_Available data_:
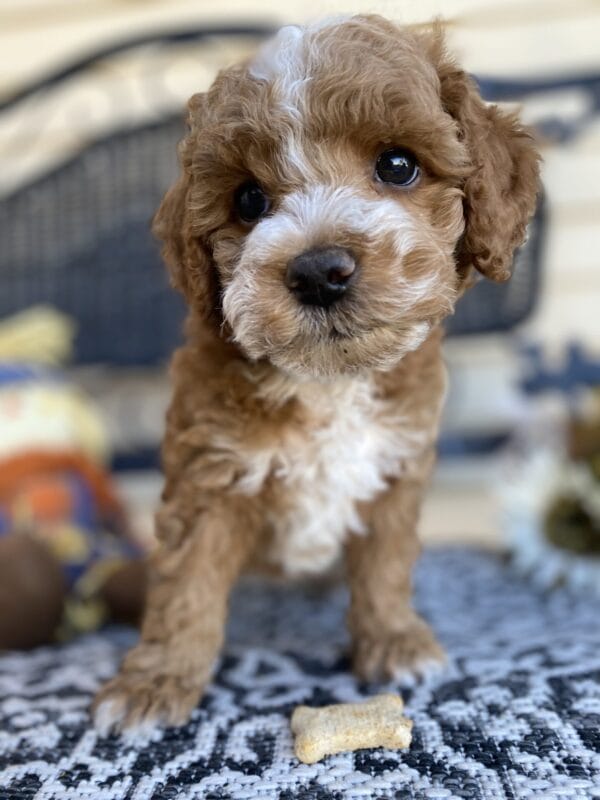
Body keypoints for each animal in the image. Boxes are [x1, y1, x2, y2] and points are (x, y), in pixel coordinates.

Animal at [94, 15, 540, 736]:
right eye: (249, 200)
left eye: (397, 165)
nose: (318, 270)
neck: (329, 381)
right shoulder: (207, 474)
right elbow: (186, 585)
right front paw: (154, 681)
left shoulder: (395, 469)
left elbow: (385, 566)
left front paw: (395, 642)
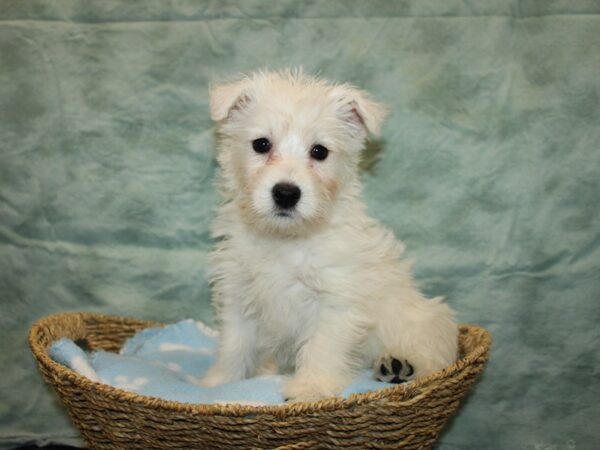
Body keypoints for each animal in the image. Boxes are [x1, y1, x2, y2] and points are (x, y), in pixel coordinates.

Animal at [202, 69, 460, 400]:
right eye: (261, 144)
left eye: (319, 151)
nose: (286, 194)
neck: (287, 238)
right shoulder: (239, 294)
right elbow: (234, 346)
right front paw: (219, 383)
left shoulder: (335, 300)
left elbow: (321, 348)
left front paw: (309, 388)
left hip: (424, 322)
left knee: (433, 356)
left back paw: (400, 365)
==
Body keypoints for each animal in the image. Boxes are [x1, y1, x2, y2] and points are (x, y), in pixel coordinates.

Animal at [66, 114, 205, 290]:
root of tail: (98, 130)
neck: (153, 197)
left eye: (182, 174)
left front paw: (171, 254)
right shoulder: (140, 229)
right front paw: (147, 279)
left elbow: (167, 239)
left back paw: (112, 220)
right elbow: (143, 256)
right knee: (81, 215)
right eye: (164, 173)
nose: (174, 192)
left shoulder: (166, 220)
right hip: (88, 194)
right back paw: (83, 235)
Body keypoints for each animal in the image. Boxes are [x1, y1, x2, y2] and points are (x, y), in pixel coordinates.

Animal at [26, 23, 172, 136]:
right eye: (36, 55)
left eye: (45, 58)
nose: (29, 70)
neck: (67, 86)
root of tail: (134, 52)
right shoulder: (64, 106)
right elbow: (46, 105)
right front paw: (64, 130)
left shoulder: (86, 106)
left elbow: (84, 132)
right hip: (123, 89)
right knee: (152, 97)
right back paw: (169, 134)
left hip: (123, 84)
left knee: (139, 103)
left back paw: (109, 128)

_Work task_:
Whenever a line of the data includes "front", copy that line.

_Answer space_:
right front paw: (154, 681)
left front paw: (395, 642)
right front paw: (219, 383)
left front paw: (309, 388)
left front paw: (171, 254)
right front paw: (147, 279)
right front paw: (64, 130)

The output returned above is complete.